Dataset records
=== Begin Enclosure ===

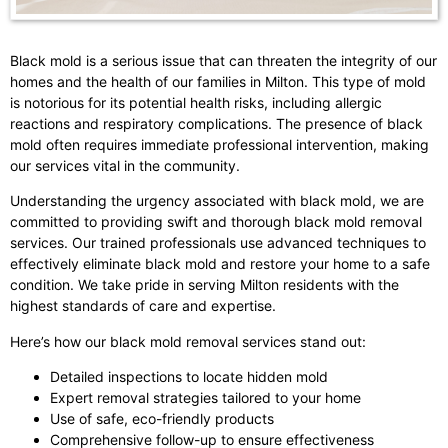
Black mold is a serious issue that can threaten the integrity of our
homes and the health of our families in Milton. This type of mold
is notorious for its potential health risks, including allergic
reactions and respiratory complications. The presence of black
mold often requires immediate professional intervention, making
our services vital in the community.
Understanding the urgency associated with black mold, we are
committed to providing swift and thorough black mold removal
services. Our trained professionals use advanced techniques to
effectively eliminate black mold and restore your home to a safe
condition. We take pride in serving Milton residents with the
highest standards of care and expertise.
Here’s how our black mold removal services stand out:
Detailed inspections to locate hidden mold
Expert removal strategies tailored to your home
Use of safe, eco-friendly products
Comprehensive follow-up to ensure effectiveness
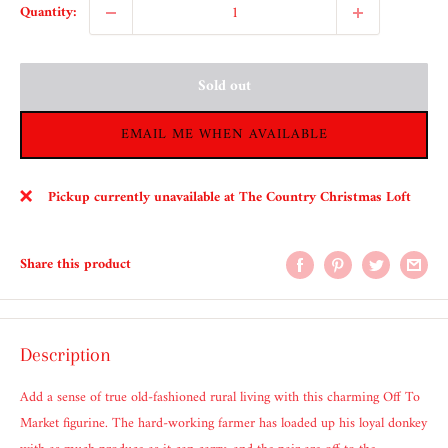
Quantity:
Sold out
EMAIL ME WHEN AVAILABLE
Pickup currently unavailable at The Country Christmas Loft
Share this product
Description
Add a sense of true old-fashioned rural living with this charming Off To
Market figurine. The hard-working farmer has loaded up his loyal donkey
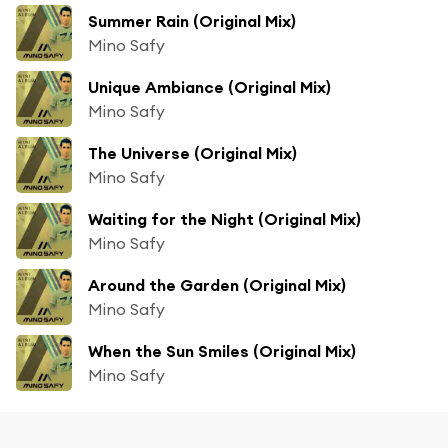
Summer Rain (Original Mix)
Mino Safy
Unique Ambiance (Original Mix)
Mino Safy
The Universe (Original Mix)
Mino Safy
Waiting for the Night (Original Mix)
Mino Safy
Around the Garden (Original Mix)
Mino Safy
When the Sun Smiles (Original Mix)
Mino Safy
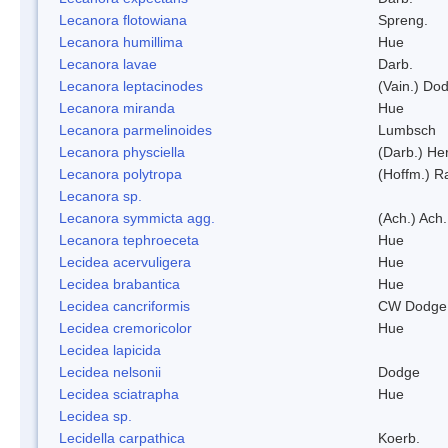
Lecanora flotowiana
Spreng.
Lecanora humillima
Hue
Lecanora lavae
Darb.
Lecanora leptacinodes
(Vain.) Do
Lecanora miranda
Hue
Lecanora parmelinoides
Lumbsch
Lecanora physciella
(Darb.) Her
Lecanora polytropa
(Hoffm.) R
Lecanora sp.
Lecanora symmicta agg.
(Ach.) Ach.
Lecanora tephroeceta
Hue
Lecidea acervuligera
Hue
Lecidea brabantica
Hue
Lecidea cancriformis
CW Dodge 
Lecidea cremoricolor
Hue
Lecidea lapicida
Lecidea nelsonii
Dodge
Lecidea sciatrapha
Hue
Lecidea sp.
Lecidella carpathica
Koerb.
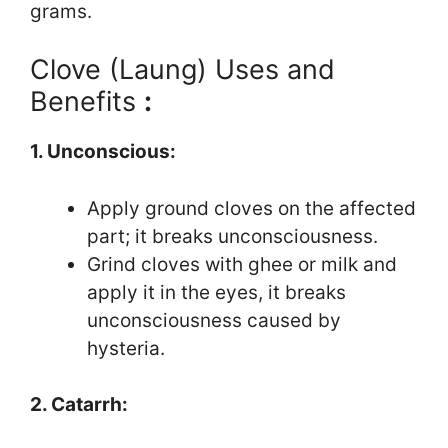
grams.
Clove (Laung) Uses and
Benefits
:
1. Unconscious:
Apply ground cloves on the affected
part; it breaks unconsciousness.
Grind cloves with ghee or milk and
apply it in the eyes, it breaks
unconsciousness caused by
hysteria.
2. Catarrh:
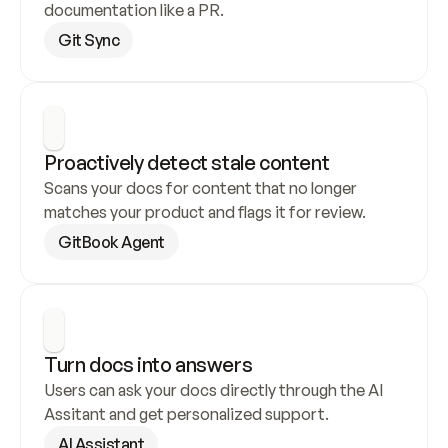
documentation like a PR.
Git Sync
Proactively detect stale content
Scans your docs for content that no longer 
matches your product and flags it for review.
GitBook Agent
Turn docs into answers
Users can ask your docs directly through the AI 
Assitant and get personalized support.
AI Assistant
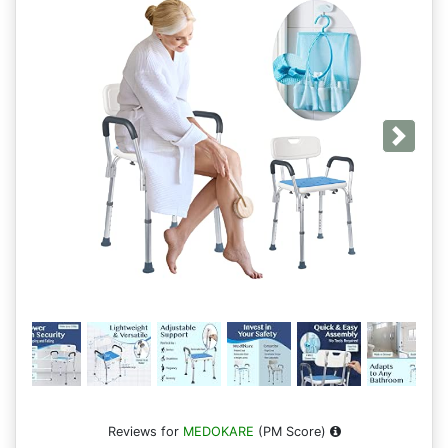
Next
Reviews for
MEDOKARE
(PM Score)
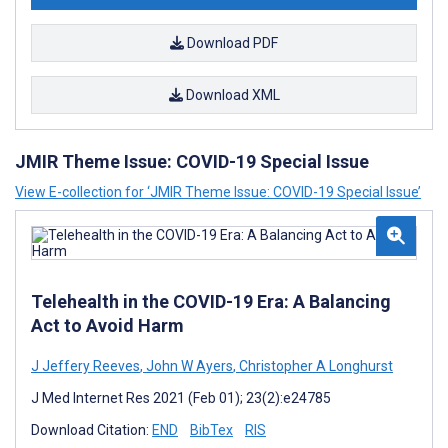
Download PDF
Download XML
JMIR Theme Issue: COVID-19 Special Issue
View E-collection for ‘JMIR Theme Issue: COVID-19 Special Issue’
Telehealth in the COVID-19 Era: A Balancing
Act to Avoid Harm
J Jeffery Reeves
,
John W Ayers
,
Christopher A Longhurst
J Med Internet Res 2021 (Feb 01); 23(2):e24785
Download Citation:
END
BibTex
RIS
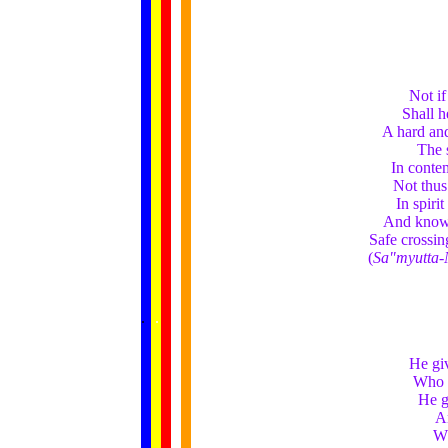
Not if
Shall h
A hard and
The s
In conte
Not thus
In spiri
And knowi
Safe crossing
(
Sa"myutta-
......
.
.
.
.
.
...
He giv
Who g
He g
An
Wh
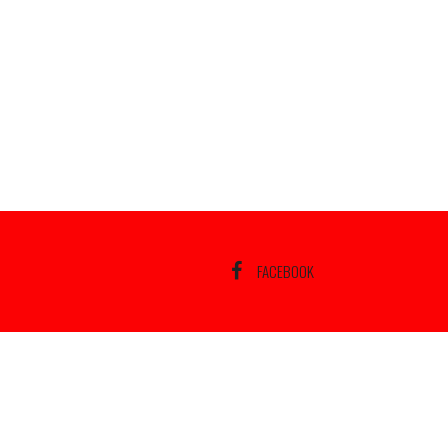
FACEBOOK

=== End Enclosure ===

Work to complete. Copy every line in the records above that contains the word "docs".

Reply to the exercise.
Scans your docs for content that no longer 
Turn docs into answers
Users can ask your docs directly through the AI 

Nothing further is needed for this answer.